Nem poderia ser diferente. A doutrina do stare decisis foi construída e amadurecida nos países da common law ao longo dos séculos. O tempo demonstrou a necessidade de mitigar a rigidez dos precedentes em inúmeras circunstâncias, através de técnicas como o distinguishing (distinção entre casos para efeitos de subordinação, ou não, a um precedente) e o overruling (revogação de precedente por razões de grave injustiça ou em virtude de mudanças das condições que lhe deram origem).

No Brasil e em outros países da civil law, todavia, busca-se o fortalecimento dos precedentes jurisprudenciais, com todas as vicissitudes que lhes são inerentes, a fórceps e em apenas alguns poucos anos. Seu fundamento imediato não está em uma evolução gradual do sistema jurídico, como ocorreu na common law, mas na solução urgente da crise numérica de processos no Poder Judiciário. Sem o amadurecimento necessário, no entanto, o resultado prático observado tem sido preocupante.

Assim, por exemplo, a utilização da regra do art. 557 do CPC para fins de julgamento monocrático da apelação, com aplicação de precedentes inadequados e sua reiteração mecânica em decisões proferidas nos agravos internos, dá ensejo a uma justiça lotérica, decidida conforme o entendimento pessoal de cada relator e, não poucas vezes, em sentido contrário a outros precedentes do próprio tribunal.
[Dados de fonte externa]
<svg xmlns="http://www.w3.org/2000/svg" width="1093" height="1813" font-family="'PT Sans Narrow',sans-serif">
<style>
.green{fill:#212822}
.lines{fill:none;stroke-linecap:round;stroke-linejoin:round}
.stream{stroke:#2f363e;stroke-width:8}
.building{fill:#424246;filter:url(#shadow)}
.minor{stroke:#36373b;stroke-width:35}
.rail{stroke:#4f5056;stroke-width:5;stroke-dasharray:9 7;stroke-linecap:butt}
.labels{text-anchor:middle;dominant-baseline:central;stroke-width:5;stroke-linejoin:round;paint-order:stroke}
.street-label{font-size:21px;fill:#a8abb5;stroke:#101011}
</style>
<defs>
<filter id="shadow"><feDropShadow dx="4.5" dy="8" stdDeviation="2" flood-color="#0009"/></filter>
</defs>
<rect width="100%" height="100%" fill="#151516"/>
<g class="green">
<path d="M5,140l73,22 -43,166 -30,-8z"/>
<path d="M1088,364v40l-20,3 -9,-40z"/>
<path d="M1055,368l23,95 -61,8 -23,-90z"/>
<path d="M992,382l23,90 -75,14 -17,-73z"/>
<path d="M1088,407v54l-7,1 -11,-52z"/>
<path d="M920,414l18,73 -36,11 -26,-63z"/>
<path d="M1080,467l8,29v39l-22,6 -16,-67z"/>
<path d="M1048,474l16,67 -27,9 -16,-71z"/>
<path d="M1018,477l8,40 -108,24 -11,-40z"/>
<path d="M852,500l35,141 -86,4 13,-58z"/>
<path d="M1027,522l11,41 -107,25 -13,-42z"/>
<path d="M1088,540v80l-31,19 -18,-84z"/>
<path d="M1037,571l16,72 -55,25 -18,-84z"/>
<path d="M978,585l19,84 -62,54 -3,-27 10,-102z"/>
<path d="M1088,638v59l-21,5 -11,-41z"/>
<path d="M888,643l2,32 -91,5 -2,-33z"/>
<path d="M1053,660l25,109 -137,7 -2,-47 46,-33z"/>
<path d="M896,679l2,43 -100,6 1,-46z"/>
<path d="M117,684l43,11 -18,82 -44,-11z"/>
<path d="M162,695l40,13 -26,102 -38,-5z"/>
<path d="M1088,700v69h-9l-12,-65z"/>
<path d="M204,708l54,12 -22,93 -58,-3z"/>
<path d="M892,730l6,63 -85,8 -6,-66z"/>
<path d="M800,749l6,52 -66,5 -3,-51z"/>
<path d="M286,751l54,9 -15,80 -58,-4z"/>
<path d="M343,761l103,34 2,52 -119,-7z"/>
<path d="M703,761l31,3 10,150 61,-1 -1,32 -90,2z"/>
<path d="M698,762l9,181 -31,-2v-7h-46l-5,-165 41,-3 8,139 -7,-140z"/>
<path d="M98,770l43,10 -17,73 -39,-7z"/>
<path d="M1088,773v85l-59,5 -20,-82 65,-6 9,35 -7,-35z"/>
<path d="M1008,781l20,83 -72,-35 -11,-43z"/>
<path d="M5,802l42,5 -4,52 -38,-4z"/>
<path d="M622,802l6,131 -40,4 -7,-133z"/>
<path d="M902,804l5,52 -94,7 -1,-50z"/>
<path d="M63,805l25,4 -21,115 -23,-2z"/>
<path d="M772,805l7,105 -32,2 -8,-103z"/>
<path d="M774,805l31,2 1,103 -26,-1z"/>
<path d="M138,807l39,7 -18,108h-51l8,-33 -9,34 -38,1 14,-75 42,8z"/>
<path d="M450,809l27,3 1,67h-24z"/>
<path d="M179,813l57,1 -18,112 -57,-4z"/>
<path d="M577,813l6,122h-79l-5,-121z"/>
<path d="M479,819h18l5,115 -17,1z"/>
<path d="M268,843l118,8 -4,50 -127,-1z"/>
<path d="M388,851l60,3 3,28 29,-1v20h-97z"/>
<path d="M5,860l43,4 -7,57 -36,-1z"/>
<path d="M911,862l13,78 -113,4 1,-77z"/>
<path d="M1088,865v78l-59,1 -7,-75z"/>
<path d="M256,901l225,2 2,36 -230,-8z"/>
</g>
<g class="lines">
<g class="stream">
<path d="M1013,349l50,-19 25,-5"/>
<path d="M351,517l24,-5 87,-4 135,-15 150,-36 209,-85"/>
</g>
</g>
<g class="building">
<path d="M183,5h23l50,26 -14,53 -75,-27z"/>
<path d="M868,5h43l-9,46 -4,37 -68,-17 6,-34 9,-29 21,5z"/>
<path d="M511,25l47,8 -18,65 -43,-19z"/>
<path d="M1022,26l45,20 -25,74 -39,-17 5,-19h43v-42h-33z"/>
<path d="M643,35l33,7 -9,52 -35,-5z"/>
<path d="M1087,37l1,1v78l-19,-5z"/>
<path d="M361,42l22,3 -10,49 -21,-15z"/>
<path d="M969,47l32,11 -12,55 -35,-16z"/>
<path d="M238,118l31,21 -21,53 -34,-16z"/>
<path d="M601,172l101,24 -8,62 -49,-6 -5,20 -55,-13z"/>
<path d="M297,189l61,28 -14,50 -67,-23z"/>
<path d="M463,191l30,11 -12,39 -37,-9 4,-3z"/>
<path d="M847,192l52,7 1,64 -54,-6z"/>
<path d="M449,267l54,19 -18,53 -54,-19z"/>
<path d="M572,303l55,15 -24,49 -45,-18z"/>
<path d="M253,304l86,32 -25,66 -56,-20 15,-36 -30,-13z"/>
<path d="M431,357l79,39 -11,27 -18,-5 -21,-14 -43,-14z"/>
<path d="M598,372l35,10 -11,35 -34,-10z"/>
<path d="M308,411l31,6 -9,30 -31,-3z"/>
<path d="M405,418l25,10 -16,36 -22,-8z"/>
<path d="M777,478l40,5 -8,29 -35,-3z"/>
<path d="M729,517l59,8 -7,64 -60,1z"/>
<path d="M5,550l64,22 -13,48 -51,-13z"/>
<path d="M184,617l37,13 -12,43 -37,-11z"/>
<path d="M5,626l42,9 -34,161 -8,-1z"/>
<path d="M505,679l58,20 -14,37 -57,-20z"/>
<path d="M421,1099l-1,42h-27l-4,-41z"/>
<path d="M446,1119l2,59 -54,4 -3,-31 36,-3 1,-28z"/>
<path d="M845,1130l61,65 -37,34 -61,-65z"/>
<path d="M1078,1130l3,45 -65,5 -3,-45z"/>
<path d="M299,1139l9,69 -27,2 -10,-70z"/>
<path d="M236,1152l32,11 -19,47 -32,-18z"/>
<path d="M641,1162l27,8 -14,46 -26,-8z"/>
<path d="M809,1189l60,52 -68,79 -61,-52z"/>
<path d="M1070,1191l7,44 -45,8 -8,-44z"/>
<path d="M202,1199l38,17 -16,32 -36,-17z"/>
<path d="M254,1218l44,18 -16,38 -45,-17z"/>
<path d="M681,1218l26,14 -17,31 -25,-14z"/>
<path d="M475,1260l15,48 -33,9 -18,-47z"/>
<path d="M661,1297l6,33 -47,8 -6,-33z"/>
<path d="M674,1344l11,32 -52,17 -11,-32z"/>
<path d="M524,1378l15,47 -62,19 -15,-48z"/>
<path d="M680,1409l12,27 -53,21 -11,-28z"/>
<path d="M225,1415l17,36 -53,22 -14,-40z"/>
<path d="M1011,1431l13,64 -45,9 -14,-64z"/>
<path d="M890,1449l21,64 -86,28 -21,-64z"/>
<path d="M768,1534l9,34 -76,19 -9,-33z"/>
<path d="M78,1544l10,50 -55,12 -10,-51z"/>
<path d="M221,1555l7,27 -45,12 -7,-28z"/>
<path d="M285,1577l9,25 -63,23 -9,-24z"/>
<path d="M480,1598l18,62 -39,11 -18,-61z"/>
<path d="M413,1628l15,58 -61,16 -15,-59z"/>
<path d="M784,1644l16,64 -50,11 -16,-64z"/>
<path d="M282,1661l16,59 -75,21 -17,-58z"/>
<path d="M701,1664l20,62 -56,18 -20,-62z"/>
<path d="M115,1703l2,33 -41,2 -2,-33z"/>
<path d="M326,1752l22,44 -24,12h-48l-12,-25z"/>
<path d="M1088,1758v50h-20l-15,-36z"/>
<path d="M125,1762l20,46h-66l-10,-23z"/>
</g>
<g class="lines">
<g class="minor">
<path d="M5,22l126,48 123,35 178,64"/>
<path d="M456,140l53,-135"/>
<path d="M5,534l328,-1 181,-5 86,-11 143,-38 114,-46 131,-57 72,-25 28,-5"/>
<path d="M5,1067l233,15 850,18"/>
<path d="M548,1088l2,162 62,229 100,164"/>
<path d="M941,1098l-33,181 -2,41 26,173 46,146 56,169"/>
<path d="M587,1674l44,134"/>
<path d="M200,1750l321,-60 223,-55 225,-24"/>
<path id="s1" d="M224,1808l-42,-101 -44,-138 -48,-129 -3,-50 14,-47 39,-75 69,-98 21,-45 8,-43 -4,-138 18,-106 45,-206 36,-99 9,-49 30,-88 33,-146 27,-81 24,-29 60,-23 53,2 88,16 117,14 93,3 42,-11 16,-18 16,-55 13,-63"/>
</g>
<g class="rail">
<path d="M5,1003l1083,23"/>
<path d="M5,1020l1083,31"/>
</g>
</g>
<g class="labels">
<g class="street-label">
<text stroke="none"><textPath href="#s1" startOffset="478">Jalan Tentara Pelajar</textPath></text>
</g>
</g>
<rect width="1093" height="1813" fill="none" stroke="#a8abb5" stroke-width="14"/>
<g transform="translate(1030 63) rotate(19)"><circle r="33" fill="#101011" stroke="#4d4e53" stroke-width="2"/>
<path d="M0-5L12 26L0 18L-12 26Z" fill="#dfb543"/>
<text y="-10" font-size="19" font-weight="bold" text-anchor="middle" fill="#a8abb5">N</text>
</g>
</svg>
Nesta situação, o que ocorre é o inverso do que se promete com o fortalecimento da jurisprudência: insegurança jurídica, instabilidade, perda de confiança dos jurisdicionados e um processo sem qualidade.

Antes que se pudesse defender a força vinculante dos precedentes, portanto, seria melhor que se buscasse certo amadurecimento da matéria nos meios judiciários brasileiros, o que dificilmente ocorrerá nos próximos anos, caso se continue a estimular a proliferação de enunciados de súmulas genéricos e abstratos, que podem eventualmente facilitar algumas decisões judiciais, mas não dispensam o adequado exame da ratio decidendi, nem a oportuna aplicação de técnicas destinadas a mitigar o rigor dos precedentes.

Por trás desse inusitado sistema de “common law à brasileira”, parece estar uma mentalidade gerencial, em que estatísticas duvidosas amparam metas de produtividade amparadas quase que exclusivamente em números. A análise econômica do processo, que pode apresentar resultados positivos em alguns campos específicos, não se deve tornar a panaceia para todos os males. Litígios, processos e pessoas, com todas as suas nuances e contradições, não se reduzem à frieza dos números. O preço que se paga por isso, embora difícil de ser quantificado, é muito alto: consiste na perda de qualidade do processo como instrumento idôneo de tutela jurisdicional.